┌──

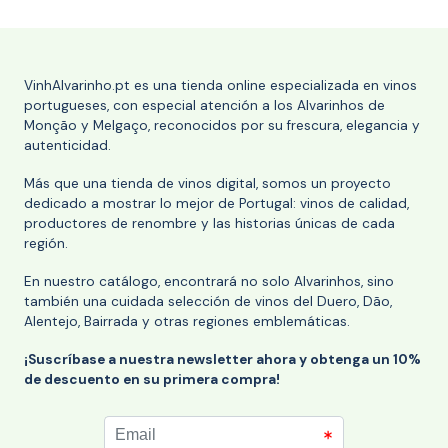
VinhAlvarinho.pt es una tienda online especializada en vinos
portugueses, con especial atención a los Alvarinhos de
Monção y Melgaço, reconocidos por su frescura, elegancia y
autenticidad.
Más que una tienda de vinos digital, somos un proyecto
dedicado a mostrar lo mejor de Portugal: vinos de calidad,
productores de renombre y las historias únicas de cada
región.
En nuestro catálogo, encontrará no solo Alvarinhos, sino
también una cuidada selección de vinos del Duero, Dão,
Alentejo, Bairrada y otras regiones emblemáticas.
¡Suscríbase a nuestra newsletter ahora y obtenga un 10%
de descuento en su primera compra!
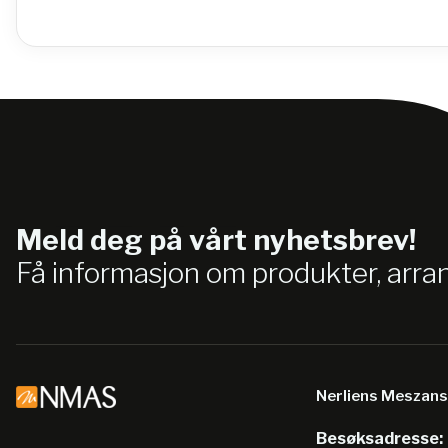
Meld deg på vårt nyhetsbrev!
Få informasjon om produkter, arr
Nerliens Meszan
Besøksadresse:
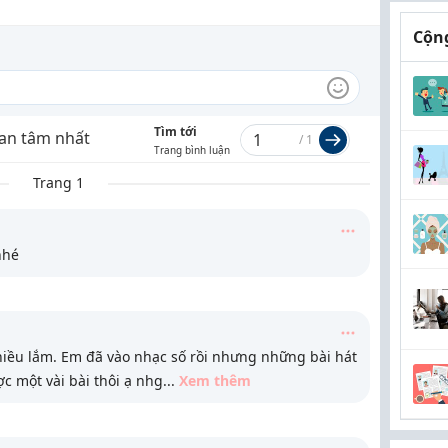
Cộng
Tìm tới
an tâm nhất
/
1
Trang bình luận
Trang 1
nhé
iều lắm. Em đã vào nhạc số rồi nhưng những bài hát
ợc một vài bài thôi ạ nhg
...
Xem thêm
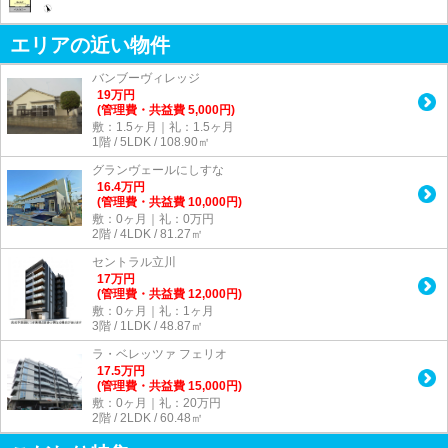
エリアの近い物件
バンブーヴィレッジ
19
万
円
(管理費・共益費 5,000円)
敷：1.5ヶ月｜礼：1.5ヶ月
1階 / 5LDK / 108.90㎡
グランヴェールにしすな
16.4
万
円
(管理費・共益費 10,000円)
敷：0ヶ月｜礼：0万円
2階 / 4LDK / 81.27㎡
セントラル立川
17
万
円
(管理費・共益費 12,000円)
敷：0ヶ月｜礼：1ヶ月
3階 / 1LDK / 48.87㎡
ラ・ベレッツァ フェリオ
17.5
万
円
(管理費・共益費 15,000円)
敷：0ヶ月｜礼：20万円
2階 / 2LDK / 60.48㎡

└──
┌──

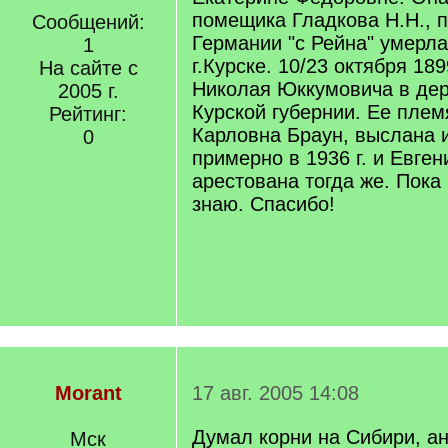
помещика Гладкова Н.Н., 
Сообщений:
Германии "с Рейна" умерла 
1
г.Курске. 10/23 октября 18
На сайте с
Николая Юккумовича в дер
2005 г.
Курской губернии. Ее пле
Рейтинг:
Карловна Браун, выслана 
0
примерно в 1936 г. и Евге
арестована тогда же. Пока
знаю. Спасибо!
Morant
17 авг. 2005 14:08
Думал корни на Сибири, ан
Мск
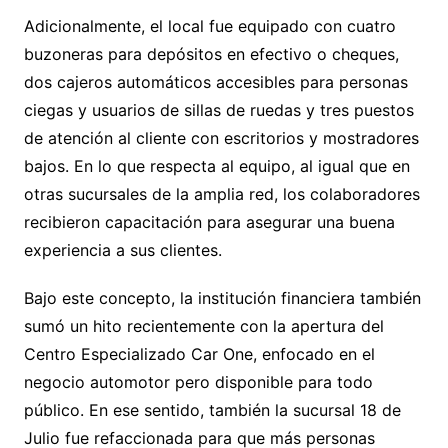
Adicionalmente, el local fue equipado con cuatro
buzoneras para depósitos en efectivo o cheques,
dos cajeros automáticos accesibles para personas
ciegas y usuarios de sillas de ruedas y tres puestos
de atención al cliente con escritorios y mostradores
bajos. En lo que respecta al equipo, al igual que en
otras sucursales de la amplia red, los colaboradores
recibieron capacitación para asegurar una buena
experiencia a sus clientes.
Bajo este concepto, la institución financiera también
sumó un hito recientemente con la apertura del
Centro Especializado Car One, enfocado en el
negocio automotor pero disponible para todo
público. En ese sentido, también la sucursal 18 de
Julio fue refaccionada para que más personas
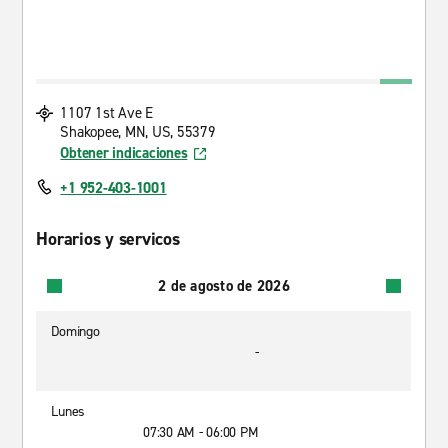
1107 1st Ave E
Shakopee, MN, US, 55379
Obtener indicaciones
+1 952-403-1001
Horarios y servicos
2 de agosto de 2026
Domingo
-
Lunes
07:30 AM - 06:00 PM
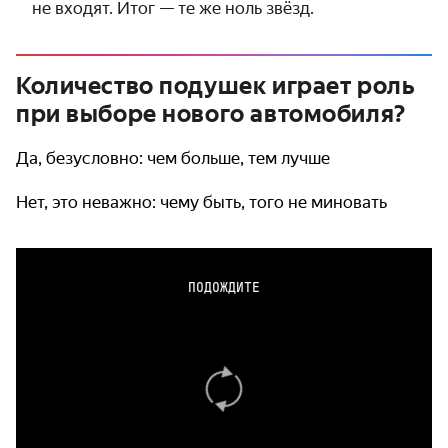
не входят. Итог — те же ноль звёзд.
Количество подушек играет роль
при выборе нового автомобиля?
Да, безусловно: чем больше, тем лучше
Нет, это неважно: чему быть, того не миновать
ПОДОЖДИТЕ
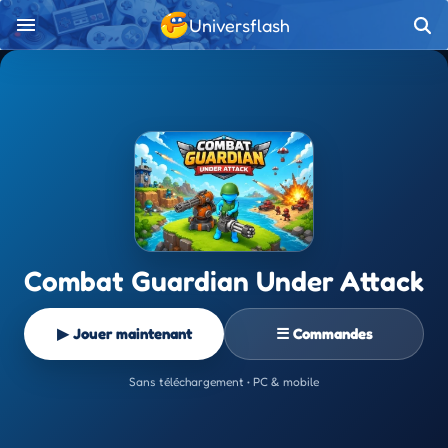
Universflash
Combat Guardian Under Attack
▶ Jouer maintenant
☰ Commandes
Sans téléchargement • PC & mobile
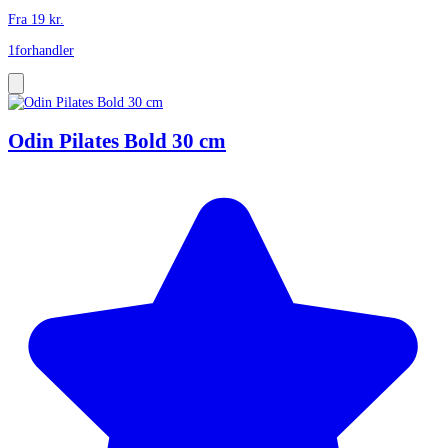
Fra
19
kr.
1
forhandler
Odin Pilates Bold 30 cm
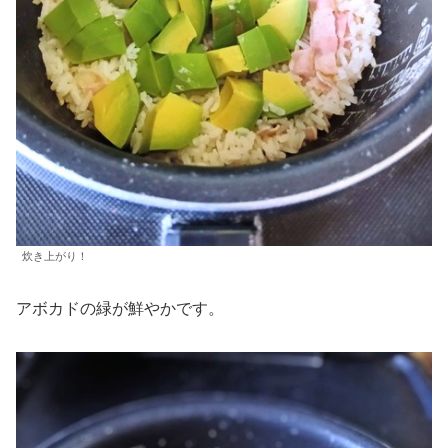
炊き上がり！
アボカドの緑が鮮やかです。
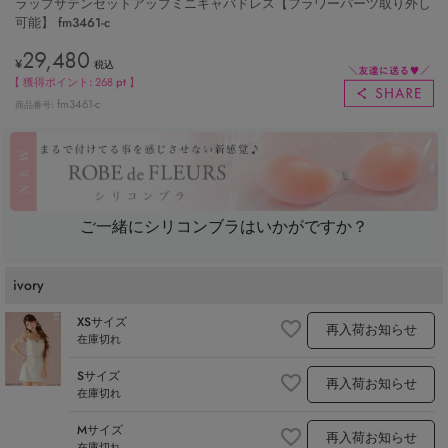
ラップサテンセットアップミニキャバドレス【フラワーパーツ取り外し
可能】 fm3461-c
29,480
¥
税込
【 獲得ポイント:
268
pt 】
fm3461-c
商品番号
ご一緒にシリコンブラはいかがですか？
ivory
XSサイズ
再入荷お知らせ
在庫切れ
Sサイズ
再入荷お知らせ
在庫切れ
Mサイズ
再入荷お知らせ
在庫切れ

└──

> YOUR ASSIGNMENT
Please reproduce the entries word for word, from the line containing "Adicionalmente, el local" through the line containing "アボカドの緑が鮮やかです。", both lines included. Leave the pictures out of your answer.

> RESPONSE FOR THIS EXERCISE
Adicionalmente, el local fue equipado con cuatro
buzoneras para depósitos en efectivo o cheques,
dos cajeros automáticos accesibles para personas
ciegas y usuarios de sillas de ruedas y tres puestos
de atención al cliente con escritorios y mostradores
bajos. En lo que respecta al equipo, al igual que en
otras sucursales de la amplia red, los colaboradores
recibieron capacitación para asegurar una buena
experiencia a sus clientes.
Bajo este concepto, la institución financiera también
sumó un hito recientemente con la apertura del
Centro Especializado Car One, enfocado en el
negocio automotor pero disponible para todo
público. En ese sentido, también la sucursal 18 de
Julio fue refaccionada para que más personas
1107 1st Ave E
Shakopee, MN, US, 55379
Obtener indicaciones
+1 952-403-1001
Horarios y servicos
2 de agosto de 2026
Domingo
-
Lunes
07:30 AM - 06:00 PM
не входят. Итог — те же ноль звёзд.
Количество подушек играет роль
при выборе нового автомобиля?
Да, безусловно: чем больше, тем лучше
Нет, это неважно: чему быть, того не миновать
ПОДОЖДИТЕ
Universflash
Combat Guardian Under Attack
▶ Jouer maintenant
☰ Commandes
Sans téléchargement • PC & mobile
Fra
19
kr.
1
forhandler
Odin Pilates Bold 30 cm
炊き上がり！
アボカドの緑が鮮やかです。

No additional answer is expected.